What you should do: Look through the data below for the line with "M 0,814 L 3,838 L 0,838 Z" and the line with "M 641,949 L", then output those two and all lines in between, exactly as written.

Material for the task:

====

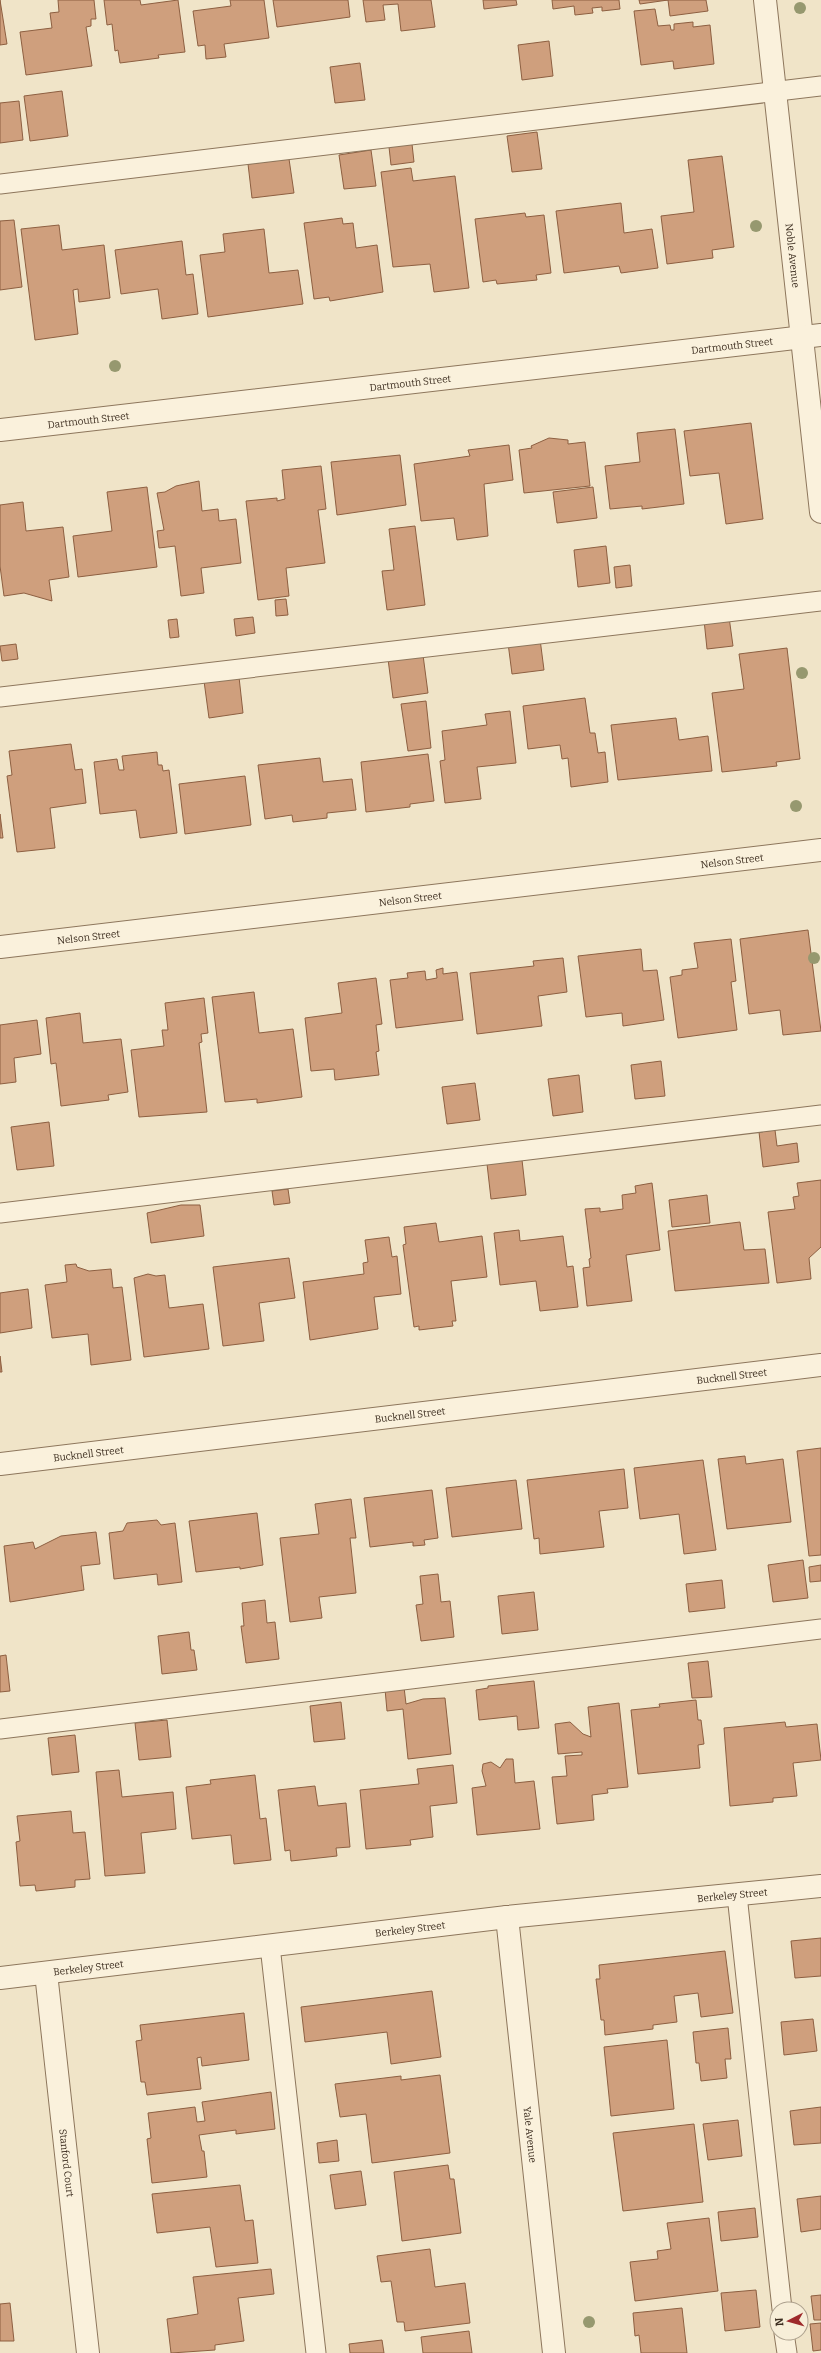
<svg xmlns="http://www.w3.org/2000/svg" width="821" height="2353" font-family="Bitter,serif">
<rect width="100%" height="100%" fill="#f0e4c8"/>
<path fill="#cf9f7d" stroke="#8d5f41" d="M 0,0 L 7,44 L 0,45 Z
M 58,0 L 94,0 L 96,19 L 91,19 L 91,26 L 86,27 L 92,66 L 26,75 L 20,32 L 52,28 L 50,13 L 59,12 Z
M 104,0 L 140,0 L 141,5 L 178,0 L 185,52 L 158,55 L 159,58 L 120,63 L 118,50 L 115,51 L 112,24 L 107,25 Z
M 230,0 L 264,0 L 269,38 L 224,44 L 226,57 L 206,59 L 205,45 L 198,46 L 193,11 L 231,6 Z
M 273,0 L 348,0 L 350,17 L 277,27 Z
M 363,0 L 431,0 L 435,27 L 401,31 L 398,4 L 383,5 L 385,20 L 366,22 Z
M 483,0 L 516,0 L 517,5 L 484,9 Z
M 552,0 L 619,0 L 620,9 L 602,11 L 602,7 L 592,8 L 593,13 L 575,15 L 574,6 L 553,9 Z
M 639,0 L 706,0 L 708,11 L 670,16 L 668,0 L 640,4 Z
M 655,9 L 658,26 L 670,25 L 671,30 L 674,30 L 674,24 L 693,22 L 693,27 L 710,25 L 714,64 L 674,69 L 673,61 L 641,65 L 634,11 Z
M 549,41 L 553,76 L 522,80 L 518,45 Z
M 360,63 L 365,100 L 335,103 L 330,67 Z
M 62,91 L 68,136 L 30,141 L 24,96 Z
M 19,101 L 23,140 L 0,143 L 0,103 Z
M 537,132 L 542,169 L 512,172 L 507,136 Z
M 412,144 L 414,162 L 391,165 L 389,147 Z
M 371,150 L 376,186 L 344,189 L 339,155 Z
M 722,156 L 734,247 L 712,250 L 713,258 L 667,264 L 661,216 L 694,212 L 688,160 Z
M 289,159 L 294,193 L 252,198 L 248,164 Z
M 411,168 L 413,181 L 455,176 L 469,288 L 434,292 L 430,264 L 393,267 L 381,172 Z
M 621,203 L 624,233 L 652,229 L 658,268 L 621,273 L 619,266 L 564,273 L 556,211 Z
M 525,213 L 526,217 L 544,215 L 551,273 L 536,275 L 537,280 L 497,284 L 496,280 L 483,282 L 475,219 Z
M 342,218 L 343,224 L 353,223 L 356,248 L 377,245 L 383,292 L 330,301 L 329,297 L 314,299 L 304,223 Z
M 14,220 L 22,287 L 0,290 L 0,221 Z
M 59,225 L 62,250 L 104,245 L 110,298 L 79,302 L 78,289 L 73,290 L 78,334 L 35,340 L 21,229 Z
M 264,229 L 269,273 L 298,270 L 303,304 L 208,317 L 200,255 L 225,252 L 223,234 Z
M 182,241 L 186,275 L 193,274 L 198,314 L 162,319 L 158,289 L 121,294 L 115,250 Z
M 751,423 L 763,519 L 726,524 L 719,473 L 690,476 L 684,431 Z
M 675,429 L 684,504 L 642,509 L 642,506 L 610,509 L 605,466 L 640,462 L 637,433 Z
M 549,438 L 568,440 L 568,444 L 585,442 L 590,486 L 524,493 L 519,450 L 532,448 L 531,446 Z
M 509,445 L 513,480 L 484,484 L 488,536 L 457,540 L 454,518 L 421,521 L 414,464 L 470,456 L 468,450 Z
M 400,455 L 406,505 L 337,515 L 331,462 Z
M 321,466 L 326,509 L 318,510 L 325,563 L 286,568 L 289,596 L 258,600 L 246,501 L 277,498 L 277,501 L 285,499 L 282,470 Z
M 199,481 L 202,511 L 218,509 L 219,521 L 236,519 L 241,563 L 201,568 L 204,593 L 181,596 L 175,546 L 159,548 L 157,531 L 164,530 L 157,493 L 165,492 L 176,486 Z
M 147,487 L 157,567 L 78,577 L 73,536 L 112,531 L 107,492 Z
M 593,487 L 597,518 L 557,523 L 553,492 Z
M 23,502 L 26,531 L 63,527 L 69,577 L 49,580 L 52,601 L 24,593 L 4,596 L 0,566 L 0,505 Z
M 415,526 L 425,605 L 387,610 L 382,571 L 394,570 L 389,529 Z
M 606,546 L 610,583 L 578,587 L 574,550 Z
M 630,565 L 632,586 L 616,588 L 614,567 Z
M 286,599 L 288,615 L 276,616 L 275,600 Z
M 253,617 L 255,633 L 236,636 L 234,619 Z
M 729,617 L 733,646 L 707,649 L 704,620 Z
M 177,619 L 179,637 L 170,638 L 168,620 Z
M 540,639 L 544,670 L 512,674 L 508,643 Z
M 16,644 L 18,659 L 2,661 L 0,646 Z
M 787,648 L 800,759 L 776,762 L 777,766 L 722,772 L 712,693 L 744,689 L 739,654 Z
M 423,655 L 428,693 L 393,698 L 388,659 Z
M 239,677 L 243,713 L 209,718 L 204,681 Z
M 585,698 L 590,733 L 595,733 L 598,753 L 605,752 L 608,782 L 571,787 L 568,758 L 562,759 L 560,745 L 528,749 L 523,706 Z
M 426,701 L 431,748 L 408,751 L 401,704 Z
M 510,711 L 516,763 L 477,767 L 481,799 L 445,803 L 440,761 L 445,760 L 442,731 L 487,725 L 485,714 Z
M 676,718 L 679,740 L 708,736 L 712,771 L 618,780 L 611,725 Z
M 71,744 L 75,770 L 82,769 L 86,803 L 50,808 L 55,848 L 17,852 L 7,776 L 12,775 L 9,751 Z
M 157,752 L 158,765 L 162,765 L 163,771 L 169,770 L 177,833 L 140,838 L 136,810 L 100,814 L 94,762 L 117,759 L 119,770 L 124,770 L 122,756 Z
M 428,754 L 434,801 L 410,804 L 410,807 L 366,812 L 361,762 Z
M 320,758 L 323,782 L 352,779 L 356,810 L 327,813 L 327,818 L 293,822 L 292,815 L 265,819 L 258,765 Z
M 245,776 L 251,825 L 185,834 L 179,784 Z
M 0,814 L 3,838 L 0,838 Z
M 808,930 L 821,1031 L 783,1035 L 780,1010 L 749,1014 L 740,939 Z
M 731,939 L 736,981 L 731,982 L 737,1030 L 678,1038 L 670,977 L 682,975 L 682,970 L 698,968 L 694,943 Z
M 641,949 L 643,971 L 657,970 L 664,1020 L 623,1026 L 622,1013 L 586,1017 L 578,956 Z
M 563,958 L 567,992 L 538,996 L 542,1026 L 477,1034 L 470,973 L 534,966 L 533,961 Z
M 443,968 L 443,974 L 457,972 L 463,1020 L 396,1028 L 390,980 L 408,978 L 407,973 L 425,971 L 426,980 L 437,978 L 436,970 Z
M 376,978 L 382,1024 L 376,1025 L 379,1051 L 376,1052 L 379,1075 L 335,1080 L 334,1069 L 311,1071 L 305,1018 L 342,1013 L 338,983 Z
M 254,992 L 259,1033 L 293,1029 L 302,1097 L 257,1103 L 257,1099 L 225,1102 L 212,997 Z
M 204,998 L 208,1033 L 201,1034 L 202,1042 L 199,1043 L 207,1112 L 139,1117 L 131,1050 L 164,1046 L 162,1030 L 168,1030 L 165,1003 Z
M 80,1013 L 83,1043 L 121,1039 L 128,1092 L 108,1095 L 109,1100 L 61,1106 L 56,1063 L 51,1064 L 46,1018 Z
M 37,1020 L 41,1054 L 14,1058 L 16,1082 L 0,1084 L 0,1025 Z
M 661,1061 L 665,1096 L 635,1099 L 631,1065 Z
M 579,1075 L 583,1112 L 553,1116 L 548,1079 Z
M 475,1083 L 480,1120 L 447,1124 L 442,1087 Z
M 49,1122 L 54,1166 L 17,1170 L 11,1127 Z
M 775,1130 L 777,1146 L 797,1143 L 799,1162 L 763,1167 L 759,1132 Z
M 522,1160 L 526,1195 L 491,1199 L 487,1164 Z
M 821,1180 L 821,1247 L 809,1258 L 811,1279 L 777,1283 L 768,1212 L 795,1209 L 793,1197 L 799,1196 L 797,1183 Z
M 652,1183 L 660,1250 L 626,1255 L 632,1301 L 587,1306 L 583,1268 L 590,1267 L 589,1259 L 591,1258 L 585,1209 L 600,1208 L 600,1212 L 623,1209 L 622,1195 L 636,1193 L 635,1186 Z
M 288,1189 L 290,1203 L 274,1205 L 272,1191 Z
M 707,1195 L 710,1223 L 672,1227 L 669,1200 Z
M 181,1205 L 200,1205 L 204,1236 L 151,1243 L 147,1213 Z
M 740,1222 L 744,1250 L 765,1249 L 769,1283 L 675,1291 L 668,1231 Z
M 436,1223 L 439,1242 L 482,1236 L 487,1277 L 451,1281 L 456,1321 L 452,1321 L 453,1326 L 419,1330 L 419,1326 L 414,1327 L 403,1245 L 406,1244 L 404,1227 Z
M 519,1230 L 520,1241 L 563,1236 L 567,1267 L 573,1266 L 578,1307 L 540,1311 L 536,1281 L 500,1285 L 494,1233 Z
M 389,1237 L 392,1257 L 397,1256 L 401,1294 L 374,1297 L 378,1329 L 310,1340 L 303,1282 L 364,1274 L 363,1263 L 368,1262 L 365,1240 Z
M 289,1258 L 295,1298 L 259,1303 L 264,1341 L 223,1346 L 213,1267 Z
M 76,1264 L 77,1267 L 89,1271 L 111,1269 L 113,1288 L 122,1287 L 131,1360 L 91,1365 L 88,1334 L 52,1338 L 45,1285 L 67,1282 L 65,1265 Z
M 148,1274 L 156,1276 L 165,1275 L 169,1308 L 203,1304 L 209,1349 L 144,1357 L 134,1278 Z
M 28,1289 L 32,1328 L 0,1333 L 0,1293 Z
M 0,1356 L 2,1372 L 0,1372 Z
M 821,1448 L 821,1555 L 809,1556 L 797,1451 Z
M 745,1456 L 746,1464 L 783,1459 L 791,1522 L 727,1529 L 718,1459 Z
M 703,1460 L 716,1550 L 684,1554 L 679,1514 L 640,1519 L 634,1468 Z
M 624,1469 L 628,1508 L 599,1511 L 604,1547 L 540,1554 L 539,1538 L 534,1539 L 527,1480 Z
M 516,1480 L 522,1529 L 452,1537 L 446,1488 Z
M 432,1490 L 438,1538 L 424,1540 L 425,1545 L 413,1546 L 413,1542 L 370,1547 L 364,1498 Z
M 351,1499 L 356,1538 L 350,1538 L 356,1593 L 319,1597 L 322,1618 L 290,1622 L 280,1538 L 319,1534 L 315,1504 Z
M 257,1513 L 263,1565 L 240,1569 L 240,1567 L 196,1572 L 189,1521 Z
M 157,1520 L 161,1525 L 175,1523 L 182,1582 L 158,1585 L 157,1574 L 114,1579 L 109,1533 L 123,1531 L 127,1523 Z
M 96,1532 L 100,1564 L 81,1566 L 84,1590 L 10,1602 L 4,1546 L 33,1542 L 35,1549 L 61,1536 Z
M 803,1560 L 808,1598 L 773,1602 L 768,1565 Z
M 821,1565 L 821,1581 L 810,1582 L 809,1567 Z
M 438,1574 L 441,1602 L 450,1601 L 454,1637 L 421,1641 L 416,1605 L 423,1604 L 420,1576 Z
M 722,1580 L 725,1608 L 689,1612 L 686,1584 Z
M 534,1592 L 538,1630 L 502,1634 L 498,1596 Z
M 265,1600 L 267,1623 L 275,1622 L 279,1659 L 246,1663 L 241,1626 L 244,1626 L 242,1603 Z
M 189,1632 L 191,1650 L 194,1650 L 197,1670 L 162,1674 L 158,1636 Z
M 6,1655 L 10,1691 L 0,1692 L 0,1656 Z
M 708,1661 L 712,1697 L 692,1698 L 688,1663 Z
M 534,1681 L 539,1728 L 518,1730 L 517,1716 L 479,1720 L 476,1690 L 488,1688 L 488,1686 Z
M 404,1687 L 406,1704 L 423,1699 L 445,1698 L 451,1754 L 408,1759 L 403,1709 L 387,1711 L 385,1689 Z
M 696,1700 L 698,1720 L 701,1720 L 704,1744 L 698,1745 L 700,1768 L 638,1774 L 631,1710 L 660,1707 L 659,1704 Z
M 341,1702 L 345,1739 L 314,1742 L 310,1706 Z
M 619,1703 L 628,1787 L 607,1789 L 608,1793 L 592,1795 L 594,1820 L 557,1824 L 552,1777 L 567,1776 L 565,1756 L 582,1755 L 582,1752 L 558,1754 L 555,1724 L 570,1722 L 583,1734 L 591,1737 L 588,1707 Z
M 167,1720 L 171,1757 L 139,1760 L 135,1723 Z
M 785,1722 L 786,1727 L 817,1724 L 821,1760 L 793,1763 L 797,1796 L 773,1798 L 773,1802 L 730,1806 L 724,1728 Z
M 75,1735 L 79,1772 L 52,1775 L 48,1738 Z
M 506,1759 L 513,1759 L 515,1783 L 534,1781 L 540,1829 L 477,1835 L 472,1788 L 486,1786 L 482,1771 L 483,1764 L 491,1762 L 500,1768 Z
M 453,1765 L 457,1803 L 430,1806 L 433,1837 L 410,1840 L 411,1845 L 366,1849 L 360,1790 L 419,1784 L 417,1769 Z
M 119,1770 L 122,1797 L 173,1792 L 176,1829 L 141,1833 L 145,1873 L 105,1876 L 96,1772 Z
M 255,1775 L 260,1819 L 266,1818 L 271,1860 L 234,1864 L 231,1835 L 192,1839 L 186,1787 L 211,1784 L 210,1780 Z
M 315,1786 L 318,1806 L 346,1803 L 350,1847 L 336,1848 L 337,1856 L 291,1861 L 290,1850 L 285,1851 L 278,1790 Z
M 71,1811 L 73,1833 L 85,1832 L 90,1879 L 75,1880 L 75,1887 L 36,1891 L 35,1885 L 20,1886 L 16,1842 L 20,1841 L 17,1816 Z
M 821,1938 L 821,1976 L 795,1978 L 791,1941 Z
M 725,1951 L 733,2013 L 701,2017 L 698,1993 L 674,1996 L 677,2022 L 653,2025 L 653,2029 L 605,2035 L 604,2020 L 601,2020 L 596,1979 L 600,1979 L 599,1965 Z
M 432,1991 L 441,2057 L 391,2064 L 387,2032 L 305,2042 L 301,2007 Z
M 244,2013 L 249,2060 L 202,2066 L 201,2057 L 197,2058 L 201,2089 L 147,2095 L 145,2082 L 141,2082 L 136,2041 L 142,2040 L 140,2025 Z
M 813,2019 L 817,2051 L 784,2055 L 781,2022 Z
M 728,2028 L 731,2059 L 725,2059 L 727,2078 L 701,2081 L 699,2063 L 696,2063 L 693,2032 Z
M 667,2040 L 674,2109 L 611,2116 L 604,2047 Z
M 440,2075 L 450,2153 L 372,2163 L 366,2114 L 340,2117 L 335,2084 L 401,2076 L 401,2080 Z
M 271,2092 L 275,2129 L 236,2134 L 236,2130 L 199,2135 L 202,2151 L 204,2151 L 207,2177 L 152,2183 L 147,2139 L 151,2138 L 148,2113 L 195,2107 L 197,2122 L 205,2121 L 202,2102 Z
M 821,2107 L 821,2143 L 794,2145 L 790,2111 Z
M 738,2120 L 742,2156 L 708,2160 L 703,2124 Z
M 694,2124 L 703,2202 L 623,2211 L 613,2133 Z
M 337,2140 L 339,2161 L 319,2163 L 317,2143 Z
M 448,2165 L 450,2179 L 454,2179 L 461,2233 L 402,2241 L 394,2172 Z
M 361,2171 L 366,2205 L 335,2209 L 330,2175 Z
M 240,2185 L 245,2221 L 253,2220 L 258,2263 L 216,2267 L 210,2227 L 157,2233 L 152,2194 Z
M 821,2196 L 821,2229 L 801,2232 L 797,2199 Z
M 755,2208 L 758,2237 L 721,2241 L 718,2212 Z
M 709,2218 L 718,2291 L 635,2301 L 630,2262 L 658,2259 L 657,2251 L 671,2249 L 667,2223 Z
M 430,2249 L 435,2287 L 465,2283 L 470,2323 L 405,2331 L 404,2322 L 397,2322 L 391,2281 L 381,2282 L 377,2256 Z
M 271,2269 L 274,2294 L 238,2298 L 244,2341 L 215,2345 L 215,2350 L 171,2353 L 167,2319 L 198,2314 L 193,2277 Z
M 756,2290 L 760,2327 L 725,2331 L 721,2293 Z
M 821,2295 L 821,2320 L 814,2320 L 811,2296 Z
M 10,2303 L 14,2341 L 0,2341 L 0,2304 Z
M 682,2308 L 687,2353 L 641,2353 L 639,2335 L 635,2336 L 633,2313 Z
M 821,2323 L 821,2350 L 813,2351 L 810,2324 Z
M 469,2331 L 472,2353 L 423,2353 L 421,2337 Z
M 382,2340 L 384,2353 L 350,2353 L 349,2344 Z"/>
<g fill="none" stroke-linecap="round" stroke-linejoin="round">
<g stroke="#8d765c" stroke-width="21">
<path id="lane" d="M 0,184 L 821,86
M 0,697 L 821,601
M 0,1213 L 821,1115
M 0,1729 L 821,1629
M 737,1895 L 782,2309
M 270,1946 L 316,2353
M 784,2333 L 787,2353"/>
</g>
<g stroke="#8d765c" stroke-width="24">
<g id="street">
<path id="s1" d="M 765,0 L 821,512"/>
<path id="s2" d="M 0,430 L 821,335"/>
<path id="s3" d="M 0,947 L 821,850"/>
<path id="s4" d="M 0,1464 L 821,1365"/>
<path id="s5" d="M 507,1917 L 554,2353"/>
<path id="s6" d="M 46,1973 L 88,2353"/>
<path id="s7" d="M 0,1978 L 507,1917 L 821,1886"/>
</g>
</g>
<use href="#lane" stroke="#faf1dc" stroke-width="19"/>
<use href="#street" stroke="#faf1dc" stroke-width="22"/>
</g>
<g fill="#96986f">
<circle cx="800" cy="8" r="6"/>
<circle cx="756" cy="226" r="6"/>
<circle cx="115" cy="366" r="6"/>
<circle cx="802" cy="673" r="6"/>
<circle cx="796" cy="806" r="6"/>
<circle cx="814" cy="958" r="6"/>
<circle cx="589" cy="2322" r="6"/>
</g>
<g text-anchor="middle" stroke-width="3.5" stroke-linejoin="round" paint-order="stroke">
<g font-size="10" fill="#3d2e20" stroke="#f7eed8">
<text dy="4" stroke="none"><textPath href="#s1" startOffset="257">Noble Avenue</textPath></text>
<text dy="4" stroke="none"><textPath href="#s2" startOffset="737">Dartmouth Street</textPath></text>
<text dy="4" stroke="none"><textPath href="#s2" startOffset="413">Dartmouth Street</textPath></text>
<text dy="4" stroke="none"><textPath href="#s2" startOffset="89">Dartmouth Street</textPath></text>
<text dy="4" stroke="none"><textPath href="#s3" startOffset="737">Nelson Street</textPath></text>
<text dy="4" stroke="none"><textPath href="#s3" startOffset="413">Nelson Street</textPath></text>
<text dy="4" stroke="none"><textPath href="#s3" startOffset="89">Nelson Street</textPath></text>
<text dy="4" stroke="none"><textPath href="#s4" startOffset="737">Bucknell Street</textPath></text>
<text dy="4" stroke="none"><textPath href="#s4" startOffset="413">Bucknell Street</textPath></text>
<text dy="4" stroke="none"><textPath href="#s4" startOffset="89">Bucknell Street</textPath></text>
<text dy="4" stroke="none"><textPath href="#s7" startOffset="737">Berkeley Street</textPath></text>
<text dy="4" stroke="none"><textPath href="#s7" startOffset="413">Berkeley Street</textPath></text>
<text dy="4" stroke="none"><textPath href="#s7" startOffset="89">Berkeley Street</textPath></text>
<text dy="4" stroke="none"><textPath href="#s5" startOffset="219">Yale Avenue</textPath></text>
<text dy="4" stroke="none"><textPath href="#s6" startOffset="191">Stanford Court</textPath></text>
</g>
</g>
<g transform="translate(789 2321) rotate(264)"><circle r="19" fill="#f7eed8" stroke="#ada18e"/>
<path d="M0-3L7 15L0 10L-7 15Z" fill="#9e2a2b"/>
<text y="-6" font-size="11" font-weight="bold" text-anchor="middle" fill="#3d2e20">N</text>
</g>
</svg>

====

Solution for this task:
M 0,814 L 3,838 L 0,838 Z
M 808,930 L 821,1031 L 783,1035 L 780,1010 L 749,1014 L 740,939 Z
M 731,939 L 736,981 L 731,982 L 737,1030 L 678,1038 L 670,977 L 682,975 L 682,970 L 698,968 L 694,943 Z
M 641,949 L 643,971 L 657,970 L 664,1020 L 623,1026 L 622,1013 L 586,1017 L 578,956 Z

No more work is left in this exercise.